(Source records)
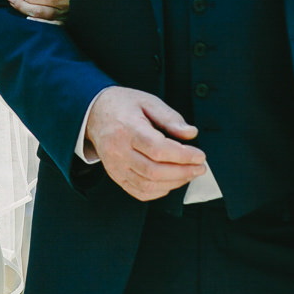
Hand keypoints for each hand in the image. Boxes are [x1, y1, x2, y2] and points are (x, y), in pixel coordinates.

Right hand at [83, 85, 206, 200]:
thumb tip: (190, 133)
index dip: (182, 156)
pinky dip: (159, 191)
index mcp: (127, 128)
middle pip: (154, 171)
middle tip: (199, 167)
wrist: (94, 113)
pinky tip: (171, 182)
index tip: (200, 156)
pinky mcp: (115, 175)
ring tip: (188, 173)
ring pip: (148, 184)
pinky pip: (139, 191)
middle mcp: (118, 150)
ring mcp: (115, 166)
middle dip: (183, 172)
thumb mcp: (148, 101)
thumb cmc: (123, 106)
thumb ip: (170, 117)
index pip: (158, 149)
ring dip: (174, 183)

**Your task:** Exactly and only the lines from the line containing "index mcp: (127, 128)" through the last line of the entries should be copied, both ends included.

**Solution to this task:**
index mcp: (127, 128)
middle pip: (154, 171)
middle tip: (199, 167)
wrist: (94, 113)
pinky tip: (171, 182)
index tip: (200, 156)
pinky mcp: (115, 175)
ring tip: (188, 173)
ring pip: (148, 184)
pinky pip: (139, 191)
middle mcp: (118, 150)
ring mcp: (115, 166)
middle dip: (183, 172)
thumb mcp: (148, 101)
thumb cmc: (123, 106)
thumb ip: (170, 117)
index pip: (158, 149)
ring dip: (174, 183)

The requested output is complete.